A new honeycomb design for thin-film solar cells could reduce the amount of silicon needed to produce them and boost efficiency.
The design uses a 3D nanostructure to improve the absorption of light into solar cells made from special forms of silicon known as amorphous and microcrystalline, which can be produced in high yields for low costs.
Previously, these types of thin-film solar cells have been less efficient than the dominant types, which use crystalline wafer-based silicon.
A team from Swiss firm Oerlikon Solar and the Institute of Physics’ photovoltaic group at the Academy of Sciences of the Czech Republic conducted the research.
‘To make amorphous and microcrystalline silicon cells more stable, they’re required to be very thin because of tight spacing between electrical contacts, and the resulting optical absorption isn’t sufficient,’ said Milan Vanecek, head of the photovoltaic group.
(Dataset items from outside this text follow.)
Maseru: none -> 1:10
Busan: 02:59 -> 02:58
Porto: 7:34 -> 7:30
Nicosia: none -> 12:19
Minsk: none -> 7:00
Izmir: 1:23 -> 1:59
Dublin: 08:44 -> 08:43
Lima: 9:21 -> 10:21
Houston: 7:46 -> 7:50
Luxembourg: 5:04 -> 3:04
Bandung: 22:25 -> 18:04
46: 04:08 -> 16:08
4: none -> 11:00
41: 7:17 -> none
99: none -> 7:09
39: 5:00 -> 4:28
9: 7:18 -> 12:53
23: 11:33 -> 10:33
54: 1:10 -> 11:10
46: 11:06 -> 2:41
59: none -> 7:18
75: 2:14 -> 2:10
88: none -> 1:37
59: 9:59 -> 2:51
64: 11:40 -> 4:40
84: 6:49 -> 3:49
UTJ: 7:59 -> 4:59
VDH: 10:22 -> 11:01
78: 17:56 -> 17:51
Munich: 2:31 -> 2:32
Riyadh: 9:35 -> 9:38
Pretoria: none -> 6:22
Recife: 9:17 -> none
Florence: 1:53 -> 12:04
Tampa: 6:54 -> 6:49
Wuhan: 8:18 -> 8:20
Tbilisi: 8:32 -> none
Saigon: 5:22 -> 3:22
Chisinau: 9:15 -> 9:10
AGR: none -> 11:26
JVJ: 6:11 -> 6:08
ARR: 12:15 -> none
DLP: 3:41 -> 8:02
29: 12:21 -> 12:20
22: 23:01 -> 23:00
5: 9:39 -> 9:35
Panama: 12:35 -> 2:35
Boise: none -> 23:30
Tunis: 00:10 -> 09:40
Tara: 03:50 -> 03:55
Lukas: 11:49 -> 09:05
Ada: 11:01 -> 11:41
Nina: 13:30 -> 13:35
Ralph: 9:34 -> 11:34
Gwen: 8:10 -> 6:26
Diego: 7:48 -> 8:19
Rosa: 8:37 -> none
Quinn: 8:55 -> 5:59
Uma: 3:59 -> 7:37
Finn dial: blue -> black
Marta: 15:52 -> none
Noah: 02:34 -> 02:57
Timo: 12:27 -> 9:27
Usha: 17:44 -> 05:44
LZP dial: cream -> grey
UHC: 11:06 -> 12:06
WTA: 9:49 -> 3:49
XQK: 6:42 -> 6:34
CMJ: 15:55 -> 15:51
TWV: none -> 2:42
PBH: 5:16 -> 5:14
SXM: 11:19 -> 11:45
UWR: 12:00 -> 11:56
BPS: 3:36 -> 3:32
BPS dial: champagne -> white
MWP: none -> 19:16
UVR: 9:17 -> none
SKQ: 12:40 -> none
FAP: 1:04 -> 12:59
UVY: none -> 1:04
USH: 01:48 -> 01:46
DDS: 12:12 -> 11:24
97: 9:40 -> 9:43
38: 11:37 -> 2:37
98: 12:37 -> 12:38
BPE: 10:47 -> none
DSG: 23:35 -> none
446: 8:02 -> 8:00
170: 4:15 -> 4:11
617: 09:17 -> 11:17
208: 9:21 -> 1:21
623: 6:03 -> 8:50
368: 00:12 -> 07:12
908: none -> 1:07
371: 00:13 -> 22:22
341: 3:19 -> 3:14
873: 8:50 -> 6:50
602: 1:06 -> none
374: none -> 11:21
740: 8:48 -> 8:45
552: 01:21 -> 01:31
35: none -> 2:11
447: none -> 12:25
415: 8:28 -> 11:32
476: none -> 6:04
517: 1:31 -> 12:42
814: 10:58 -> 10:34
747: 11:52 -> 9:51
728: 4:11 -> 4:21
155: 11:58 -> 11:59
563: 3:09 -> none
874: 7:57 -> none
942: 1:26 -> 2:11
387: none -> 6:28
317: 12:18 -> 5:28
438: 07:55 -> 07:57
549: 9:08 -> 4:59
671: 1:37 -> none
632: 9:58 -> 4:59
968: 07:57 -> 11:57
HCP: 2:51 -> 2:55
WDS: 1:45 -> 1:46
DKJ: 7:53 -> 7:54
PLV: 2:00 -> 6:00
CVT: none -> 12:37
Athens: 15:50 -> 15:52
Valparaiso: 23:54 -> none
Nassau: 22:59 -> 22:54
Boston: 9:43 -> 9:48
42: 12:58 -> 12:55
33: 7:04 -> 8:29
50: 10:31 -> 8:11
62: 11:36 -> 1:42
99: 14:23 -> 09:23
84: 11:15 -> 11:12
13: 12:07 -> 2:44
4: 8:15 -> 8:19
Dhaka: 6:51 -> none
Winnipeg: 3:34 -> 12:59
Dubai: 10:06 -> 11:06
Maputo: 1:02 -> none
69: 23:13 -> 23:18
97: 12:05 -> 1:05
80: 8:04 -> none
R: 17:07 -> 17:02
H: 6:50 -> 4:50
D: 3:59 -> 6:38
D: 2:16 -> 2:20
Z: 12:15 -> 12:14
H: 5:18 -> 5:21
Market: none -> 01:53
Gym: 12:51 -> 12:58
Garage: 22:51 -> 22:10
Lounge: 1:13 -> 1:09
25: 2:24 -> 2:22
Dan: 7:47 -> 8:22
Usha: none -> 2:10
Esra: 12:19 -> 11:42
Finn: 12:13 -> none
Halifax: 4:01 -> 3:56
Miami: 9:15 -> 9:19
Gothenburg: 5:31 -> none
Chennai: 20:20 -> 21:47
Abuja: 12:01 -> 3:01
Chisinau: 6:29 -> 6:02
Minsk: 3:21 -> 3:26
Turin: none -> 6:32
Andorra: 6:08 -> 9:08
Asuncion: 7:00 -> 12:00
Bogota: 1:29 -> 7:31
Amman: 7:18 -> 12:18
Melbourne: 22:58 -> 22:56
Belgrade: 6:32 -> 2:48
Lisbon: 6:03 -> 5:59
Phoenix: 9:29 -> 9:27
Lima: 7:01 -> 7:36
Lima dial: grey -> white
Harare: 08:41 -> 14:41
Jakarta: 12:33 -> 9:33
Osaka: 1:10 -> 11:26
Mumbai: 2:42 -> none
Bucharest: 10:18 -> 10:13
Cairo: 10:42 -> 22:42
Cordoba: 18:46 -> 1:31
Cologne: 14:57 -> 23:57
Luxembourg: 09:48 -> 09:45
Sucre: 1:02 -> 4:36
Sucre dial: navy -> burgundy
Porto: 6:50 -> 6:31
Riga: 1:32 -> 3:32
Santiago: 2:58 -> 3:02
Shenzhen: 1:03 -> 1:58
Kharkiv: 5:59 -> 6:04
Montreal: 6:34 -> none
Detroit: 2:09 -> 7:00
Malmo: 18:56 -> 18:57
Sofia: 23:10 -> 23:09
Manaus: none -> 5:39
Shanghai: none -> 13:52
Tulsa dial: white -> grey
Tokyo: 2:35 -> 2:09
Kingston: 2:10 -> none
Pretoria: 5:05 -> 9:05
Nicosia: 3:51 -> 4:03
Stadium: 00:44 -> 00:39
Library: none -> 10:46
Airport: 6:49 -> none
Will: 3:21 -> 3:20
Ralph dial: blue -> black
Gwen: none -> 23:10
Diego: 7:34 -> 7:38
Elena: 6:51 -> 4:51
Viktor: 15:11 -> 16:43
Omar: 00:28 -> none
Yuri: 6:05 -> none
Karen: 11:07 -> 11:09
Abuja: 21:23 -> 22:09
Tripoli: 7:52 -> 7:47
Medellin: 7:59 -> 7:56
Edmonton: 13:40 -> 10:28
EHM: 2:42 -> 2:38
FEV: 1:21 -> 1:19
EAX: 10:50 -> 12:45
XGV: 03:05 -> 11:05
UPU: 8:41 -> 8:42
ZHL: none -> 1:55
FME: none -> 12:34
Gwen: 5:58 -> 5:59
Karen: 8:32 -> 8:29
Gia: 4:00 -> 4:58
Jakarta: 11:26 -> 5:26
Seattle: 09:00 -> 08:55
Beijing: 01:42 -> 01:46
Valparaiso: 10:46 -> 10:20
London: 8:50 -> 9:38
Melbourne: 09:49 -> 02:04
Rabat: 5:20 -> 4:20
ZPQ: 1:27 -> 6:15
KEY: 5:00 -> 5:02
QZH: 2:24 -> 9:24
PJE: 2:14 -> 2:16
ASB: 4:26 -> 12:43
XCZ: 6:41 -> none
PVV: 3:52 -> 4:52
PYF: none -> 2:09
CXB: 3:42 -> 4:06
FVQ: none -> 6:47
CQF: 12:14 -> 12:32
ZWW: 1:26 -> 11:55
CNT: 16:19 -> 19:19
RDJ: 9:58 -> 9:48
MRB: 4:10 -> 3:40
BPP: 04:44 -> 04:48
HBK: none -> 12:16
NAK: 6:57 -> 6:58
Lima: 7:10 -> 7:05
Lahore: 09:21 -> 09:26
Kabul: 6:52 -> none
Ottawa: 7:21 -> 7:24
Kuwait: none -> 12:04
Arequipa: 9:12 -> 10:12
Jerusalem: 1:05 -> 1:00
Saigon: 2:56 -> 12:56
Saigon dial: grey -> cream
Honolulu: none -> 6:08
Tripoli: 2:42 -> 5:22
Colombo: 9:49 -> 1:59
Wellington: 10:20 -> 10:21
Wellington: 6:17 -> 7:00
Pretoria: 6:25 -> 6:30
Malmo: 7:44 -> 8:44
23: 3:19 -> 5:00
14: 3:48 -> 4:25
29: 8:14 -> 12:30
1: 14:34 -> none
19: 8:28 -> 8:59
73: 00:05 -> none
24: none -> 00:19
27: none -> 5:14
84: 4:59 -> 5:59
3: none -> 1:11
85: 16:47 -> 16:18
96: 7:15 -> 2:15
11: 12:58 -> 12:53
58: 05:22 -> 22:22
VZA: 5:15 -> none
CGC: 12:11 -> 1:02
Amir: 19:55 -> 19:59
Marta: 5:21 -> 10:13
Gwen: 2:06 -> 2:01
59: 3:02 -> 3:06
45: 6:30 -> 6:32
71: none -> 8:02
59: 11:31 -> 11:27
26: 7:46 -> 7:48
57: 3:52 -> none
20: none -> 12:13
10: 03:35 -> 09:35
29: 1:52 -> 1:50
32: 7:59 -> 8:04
The team’s new design focuses on optically thick cells that are strongly absorbing, while the distance between the electrodes remains very tight.
Honeycomb solar cell
The cells are created by depositing the silicon on a nanostructured substrate of zinc oxide nanocolumns, or on a honeycomb array of micro- or nano-holes etched into a transparent conductive oxide layer.
‘Our new 3D design of solar cells relies on the mature, robust absorber deposition technology of plasma-enhanced chemical vapour deposition, which is a technology already used for amorphous silicon-based electronics produced for liquid-crystal displays,’ said Vanecek.
‘The potential of these efficiencies is estimated within the range of present multicrystalline wafer solar cells, which dominate solar-cell industrial production.
‘And the significantly lower cost of Micromorph panels, with the same panel efficiency as multicrystalline silicon panels [12 to 16 per cent], could boost its industrial-scale production.’